Description: Hardy perennial shrub with needle-like evergreen leaves; can turn into bushes that look like trees when left to grow thick branches, like the ones your mother and grandmother cut off and place in plastic bags to go. They will perform this ritual each time you return and leave again. You will chop the fresh leaves into tiny pieces and inhale the scent of its medicine.
Preparation and Uses: Rosemary is a circulatory and nervine stimulant that calms digestion and psychological tension, it’s what your mother puts on the roasted potatoes she warms in the oven while you drive home from college. She made food even when there was no audience for it, your father body building, you not eating; but her fingers were always covered in the sticky oily resin; the smell of childhood, the smell of your mother scratching your head to calm you to sleep and rubbing your sore limbs with her gentle cold hands.
Glossary
Alternate: Usually in reference to leaves when veins are not directly opposite, but situated singly along the stem. Sometimes used in accordance with the word “methods” to indicate different approaches to treatment when formal treatment is ineffective.
Apex: The tip, or end, of a plant part. Also a high point, climax. For example, the apex of the disorder: the scale, the psychoactives, the acceptance, the delusion, the mania, the detachment from body, the cops, the call, the drop-out, the psychiatrist, the pharmacist.
Basal: Situated near or at the base. Usually in reference to “base weight”, the healthy weight the body settles at without forced dietary restriction; a natural weight. Often the base weight will seem like an impossible weight at the time of your disorder, but one day will be a reasonable place to exist.
Deciduous: A cyclical falling off of plant parts such as flowers, fruits, leaves, etc. after a definite period of growth or function—growth that came when the old leaves were so dry and tired they crumbled off the branch, and in downward dog at yoga class you won’t mind that your spandex pants are caught between the leg crease and thigh bulge. You will leave it there bunched up and focus on the posture, present in the body, cyclical, reaffirming the belief in your ability with each inhale, each time you show up for class.
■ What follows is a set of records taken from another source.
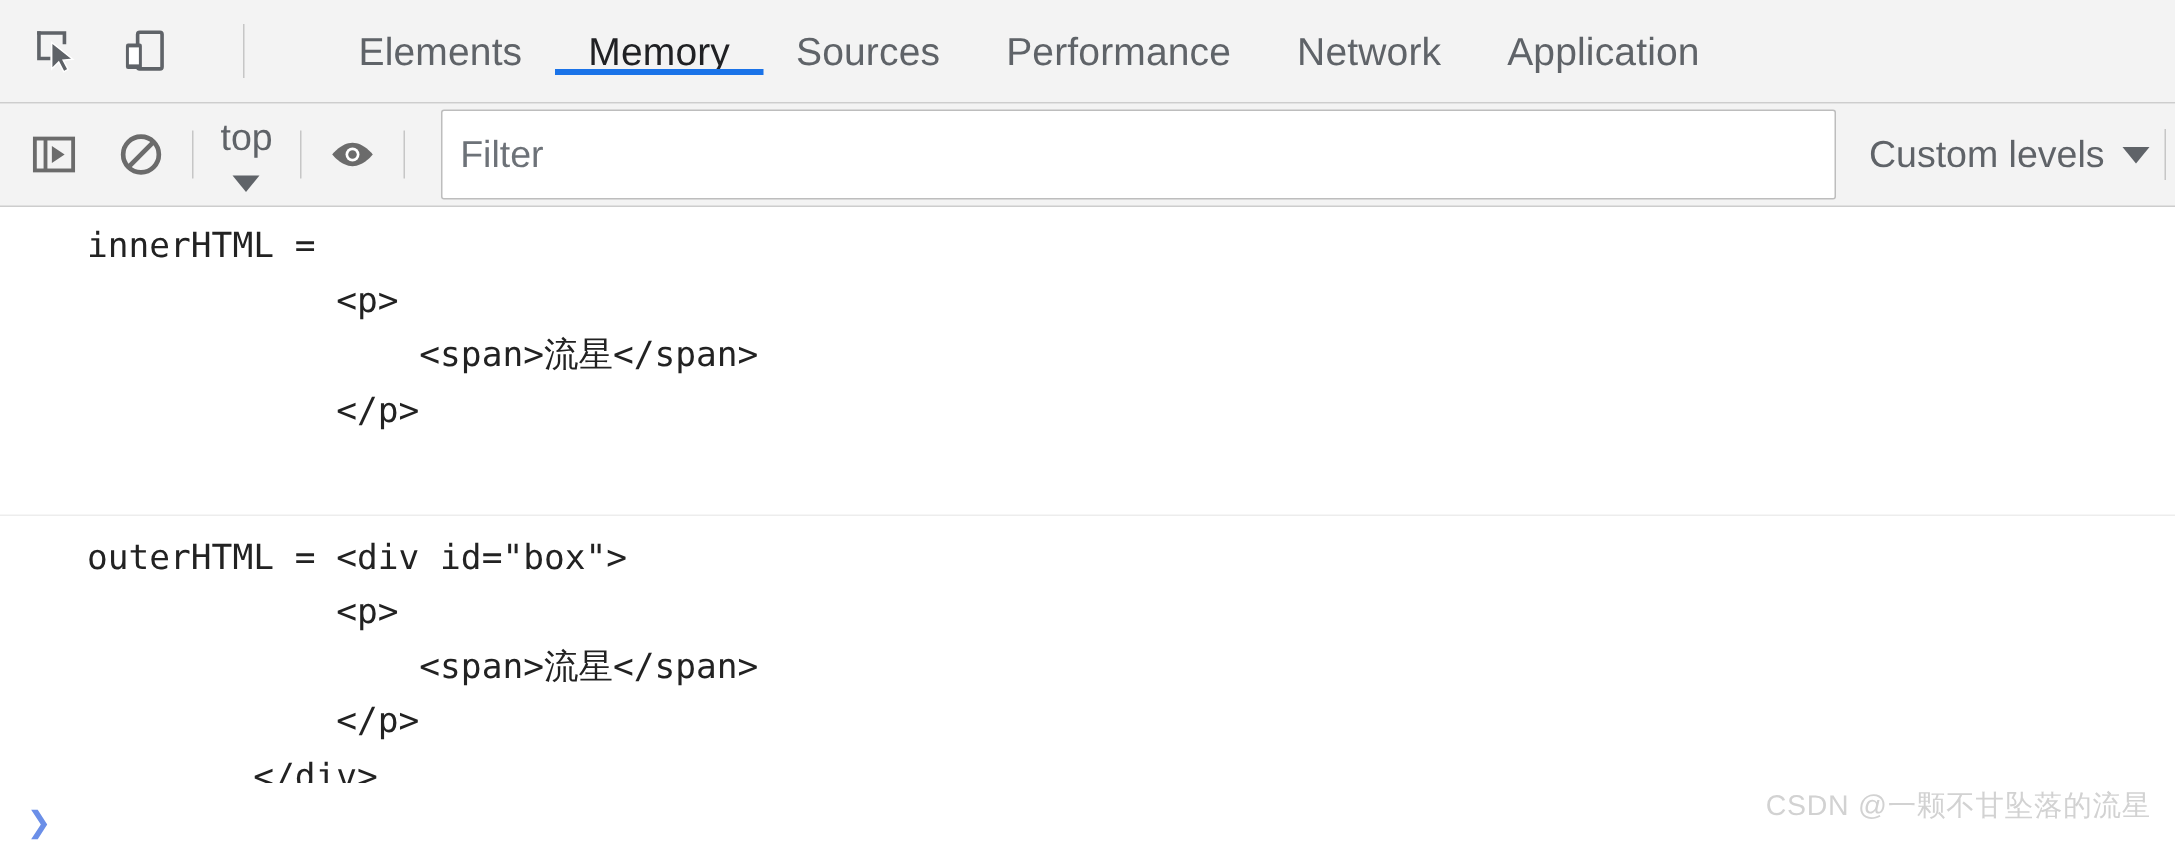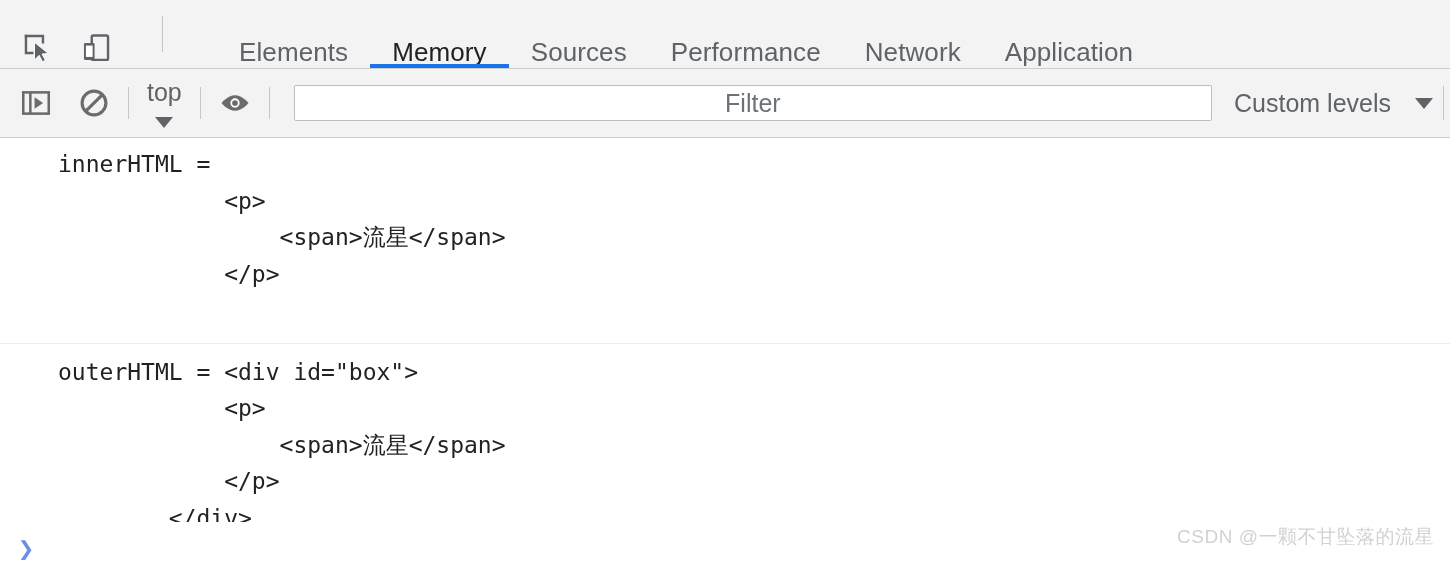--- a/index.html
+++ b/index.html
@@ -23,21 +23,21 @@
     flex-direction: column;
     background: #ffffff;
   }
 
   
   .tabbar {
     height: 69px;
     background: #f3f3f3;
     border-bottom: 1px solid #cdcdcd;
     display: flex;
-    align-items: flex-end;
+    align-items: center;
     flex: 0 0 auto;
     box-sizing: border-box;
     position: relative;
     gap: 34px;
   }
   .tool-icons {
     display: flex;
     align-items: center;
     padding-left: 18px;
     gap: 18px;
@@ -117,38 +117,37 @@
   .caret {
     width: 0;
     height: 0;
     border-left: 9px solid transparent;
     border-right: 9px solid transparent;
     border-top: 11px solid #5f6368;
     display: inline-block;
   }
   .filter-input {
     flex: 1 1 auto;
-    height: 36px;
+    height: 60px;
     margin: 0 8px 0 10px;
     background: #ffffff;
     border: 1px solid #bdbdbd;
     border-radius: 2px;
     display: flex;
     align-items: center;
     padding: 0 12px;
     box-sizing: border-box;
     font-size: 25px;
     color: #6d7278;
     min-width: 0;
-    justify-content: center;
   }
   .levels {
     display: flex;
     align-items: center;
-    gap: 24px;
+    gap: 12px;
     font-size: 25px;
     color: #5f6368;
     padding: 0 10px 0 14px;
     white-space: nowrap;
     cursor: default;
   }
   .end-divider {
     width: 1px;
     height: 34px;
     background: #c6c6c6;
Lateral: On the sides. Periphery interests that calm the mind, exist on the outside of the disorder. You will bring them into your life again and remember that you are not a disorder.
Linear: Long and narrow, for example a grass blade that you hold in your hand while lying on your back letting thoughts go.
Petiole: The stalk of a leaf, the strong part that holds up the meat of the plant, much like your legs, now thick with muscle and sweat when you climb mountain trails and cycle between cities.
Radiate: Spreading outward from a common center rather than folding inward. To open the body up to the world, to radiate your presence within it.
Natassja Traylor is a freelance writer and editor from Seattle. In 2013 she graduated cum laude from Western Washington University’s creative writing department. Her creative work has appeared in Crack the Spine Literary Journal. In her spare time Natassja walks through the woods, makes magazine collages, and studies the birds of the Pacific Northwest.